TASKS TO PERFORM:
A) In the forum thread on the separation, how many years was the original poster married?
B) How many lines of the rows contain the word "olympic"? Reply with the number alone.

DOCUMENT EXCERPT:
-*-
# Am I a bastard or am i doing the right thing help my head is spinning



## JettF111 (Jul 24, 2012)

Hi all I have been seperated for 18months because I had an affair. I was married for 26 years and have three daughters.

Since seperating I have been trying to do the right thing by paying the mortgage on the familly home and also paying the mortgage on the investment property. To move on I proposed that I give the ex wife the house and contents and car. I do not want any money or belongings from the house.

We have a mortgage of $240000 and the house is valued at $650000. All she has to do is sell the house which has 5 bedrooms, pool, spa, home theater, and games room and she would be able to buy a smaller house for her and the youngest daughter. But she wont do it she wants me to give her everything plus $100000. Am I unreasonable???? some advise would be great.


----------



## Dadwithtwolittlegirls (Jul 23, 2012)

WOW.... she is still pretty pissed off?


----------



## lulubelle (Jun 28, 2012)

she's angry and hurt. she signed up for "better or worse" and "forsaking all others" she feels like this isn't what she signed up for and why should she have to make changes to her life and the life of your youngest daughter because you screwed up? did you suggest divorce or did she? was there ever an attempt to salvage your marriage? are you still with the OW or somebody new?


----------



## Dadwithtwolittlegirls (Jul 23, 2012)

I would like to know more about the affair...

How did it happen, how did your wife find out.. how did you break up?


----------



## JettF111 (Jul 24, 2012)

Hi all I work away on a mine and when I would come home i felt like a stranger in my own house as the familly would talk about things that I was not there to see or witness and after a few days everything would be normal.

My ex wife did everything for me (like my mom did when I was little) I cannot say she treated me badly. The problems were she didnt want to see my familly but it was ok to see hers all the time.
She would say we couldnt afford to go away on holiday but we could.
-*-
ENTRIES SHOWN:

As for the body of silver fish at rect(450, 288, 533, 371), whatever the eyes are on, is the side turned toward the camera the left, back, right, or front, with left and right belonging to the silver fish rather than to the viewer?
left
-*-
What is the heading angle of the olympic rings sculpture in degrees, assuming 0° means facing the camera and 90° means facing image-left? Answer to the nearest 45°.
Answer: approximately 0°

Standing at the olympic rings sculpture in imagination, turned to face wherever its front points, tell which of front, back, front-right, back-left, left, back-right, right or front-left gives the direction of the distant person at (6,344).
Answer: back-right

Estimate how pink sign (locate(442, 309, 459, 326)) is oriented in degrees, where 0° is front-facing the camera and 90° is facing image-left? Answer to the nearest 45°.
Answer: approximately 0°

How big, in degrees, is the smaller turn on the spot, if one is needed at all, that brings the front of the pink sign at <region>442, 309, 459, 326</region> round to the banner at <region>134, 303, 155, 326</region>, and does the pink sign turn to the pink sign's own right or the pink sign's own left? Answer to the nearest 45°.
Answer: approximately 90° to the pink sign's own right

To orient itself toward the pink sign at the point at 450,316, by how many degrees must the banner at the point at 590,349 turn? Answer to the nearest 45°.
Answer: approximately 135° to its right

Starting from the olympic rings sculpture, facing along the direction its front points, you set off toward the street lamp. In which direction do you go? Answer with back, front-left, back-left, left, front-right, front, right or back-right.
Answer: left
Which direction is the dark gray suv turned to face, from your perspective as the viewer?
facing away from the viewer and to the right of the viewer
-*-
RESPONSES IN ORDER:
A) 26 years.

B) 3